A move that would consolidate the city’s efforts to combat violence, public safety and access to city services was advanced last night after the Long City Council voted to initiate a study to determine the feasibility of creating an official city department that deals with equity.
Ninth District Councilman Rex Richardson headed the initiative in what he called the “logical next step” for a city that has already dedicated so many of its assets to fighting these very issues. Equity, Richardson wrote in a letter to council, means that disenfranchised communities are afforded the same opportunities to satisfy basic needs in a safe way en route to being able to realize their full potential.
The city has already enacted a language access plan to cater to non-English speaking residents and connect them to valuable city services, developed the Safe Long Beach Prevention Plan aimed at reducing all forms of violence and has taken up recent initiatives like the My Brother’s Keeper and PATH programs, aimed at youth intervention and job training.

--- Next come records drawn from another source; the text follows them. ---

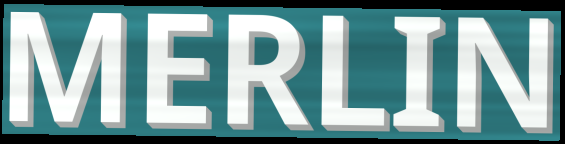
MERLIN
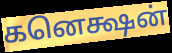
கனெக்ஷன்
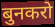
बुनकरो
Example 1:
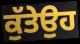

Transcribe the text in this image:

ਕੁੱਤੇਉਹ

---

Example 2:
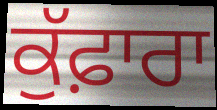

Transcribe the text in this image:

ਕੁੱਫ਼ਾਰਾ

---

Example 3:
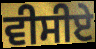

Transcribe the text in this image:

ਵੀਸੀਏ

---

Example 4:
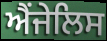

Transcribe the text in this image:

ਐਂਜੇਲਿਸ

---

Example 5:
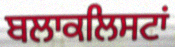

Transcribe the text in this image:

ਬਲਾਕਲਿਸਟਾਂ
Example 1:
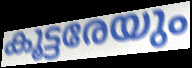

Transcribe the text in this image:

കൂട്ടരേയും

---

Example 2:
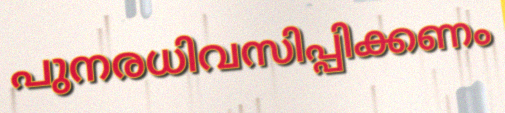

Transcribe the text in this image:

പുനരധിവസിപ്പിക്കണം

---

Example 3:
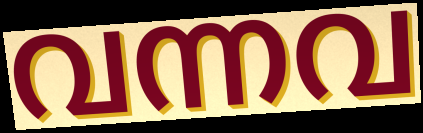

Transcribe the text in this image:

വന്നവ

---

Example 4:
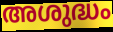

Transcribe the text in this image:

അശുദ്ധം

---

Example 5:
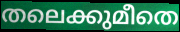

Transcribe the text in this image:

തലെക്കുമീതെ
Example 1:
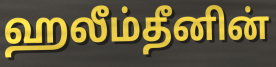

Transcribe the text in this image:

ஹலீம்தீனின்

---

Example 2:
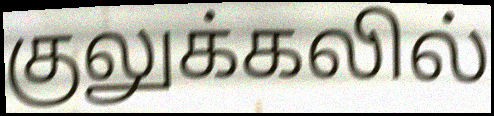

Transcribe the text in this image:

குலுக்கலில்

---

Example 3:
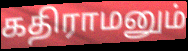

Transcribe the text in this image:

கதிராமனும்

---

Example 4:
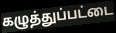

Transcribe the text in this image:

கழுத்துப்பட்டை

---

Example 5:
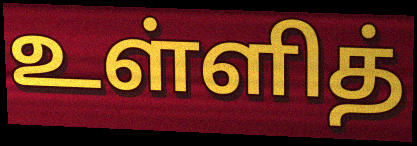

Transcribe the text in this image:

உள்ளித்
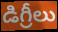
డిగ్రీలు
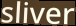
sliver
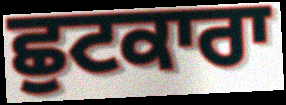
ਛੁਟਕਾਰਾ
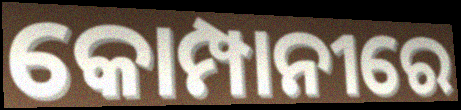
କୋମ୍ପାନୀରେ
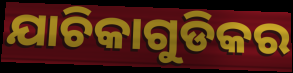
ଯାଚିକାଗୁଡିକର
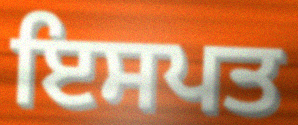
ਇਸਪਤ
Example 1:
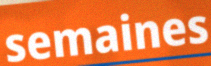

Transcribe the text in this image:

However, those programs mainly exist as autonomous entities and Richardson said the time has come to consolidate those assets to ensure they are better coordinated and work more efficiently.
“While Long Beach has had a commitment to preventing violence, creating better outcomes for our residents, the efforts are fragmented across departments,” Richardson said. “My proposal tonight is to demonstrate that Long Beach is serious about equity, violence prevention and diversity by taking the natural next step of providing these critical areas of focus a real home in our city.”
In a community meeting last week, Richardson and city leaders from Oakland and Seattle led a discussion on how the city could create a better level of equity. He broke down the disparities that exist not only in the socioeconomic realm, but showed how depending on which part of the city you live in, the equity that exists in your neighborhood could actually impact how long you live.
Statistics provided in his presentation illustrated a seven-year difference in life expectancy ranging from West Long Beach, which sits closest to the Port of Long Beach (POLB) and more industrialized parts of the city, and East Long Beach which is rich in park space and has a larger buffer from the pollution created by the 710 Freeway and the port.
“In one zip code, 106 people out of 10,000 are likely to be victims of violent crime while only 13 in another zip code are,” Richardson said. “In one zip code there are only .26 acres of open space per one thousand residents while there’s 8.77 per thousand in the other zip code.”
His initiative to “double down” on violence prevention, especially during the city’s current rise in violent incidents, gained wide support from his colleagues who applauded the idea of bringing these community programs to one central place—potentially under the umbrella of the health department—to better orchestrate their efforts.
“No matter where you are or no matter what you believe, everyone knows and understands that public health and the health of our communities is the top priority,” said Fifth District Councilwoman Stacy Mungo. “There is nothing more important than the health and safety of our communities.”
Richardson’s proposal even drew praise from the newest member of the council, Councilwoman Elect Jeannine Pearce, who will replace Vice Mayor Suja Lowenthal as the Second District representative, who praised the work of her soon-to-be colleagues.
Pearce echoed the sentiment that the possibility of creating a department of equity, something she’s been involved in for the past few years, could help defragment the efforts of these entities and provide a single lens with similar definitions on the issues they’re trying to combat.
“I was at the table with the California Endowment when we started having this conversation in 2013 and we started looking ahead and said ‘do we think we could ever do this Long Beach? Could we ever have an office of equity in Long Beach and we thought, sure, it’s going to be a while,’” Pearce said. “You guys beat us to it and I’m definitely inspired by the work you guys are doing today.”
Some questions were raised about the initiative.
Housing Long Beach Executive Director Josh Butler questioned the council as to whether the proposed office would also tackle housing issues like some of its predecessors in other cities. Laura Merryfield of Building Healthy Communities Long Beach asked whether the office would take on the role that race plays in the disparities that exist in the city.
“We talk about the seven-year life expectancy gap between zip codes but we rarely talk about how race directly links to that gap,” Merryfield said. “We don’t talk about how that division of zip codes breaks down to a West Long Beach that’s predominantly people of color and an East Long Beach that’s predominately white that enjoys seven more years of life. We cannot ignore racial disparities as we strive for a more equitable city.”
Creating a department of equity would place Long Beach alongside cities like Portland, Austin, Salt Lake City, Oakland and Seattle, which have already implemented varying programs to deal with similar issues in their own communities.
A report is due back in the next few months with a determination as to if the city can afford to create such a department and which current department’s jurisdiction it might be placed under. Whether or not this is the correct route to better facilitate residents’ access to existing programs remains to be seen, but the overwhelming sentiment surrounding the topic during last night’s meeting was that a start to something is better than inaction.
“It may not always be the most ideal but it’s a start and I think it’s better than waiting and doing nothing,” said Rev. Leon Wood, Director at Claremont Graduate University and a member of the Long Beach Ministers Alliance. “If it doesn’t work then we just stop it and start over and do something else. That’s what this is all about, we keep trying until we finally get it right.”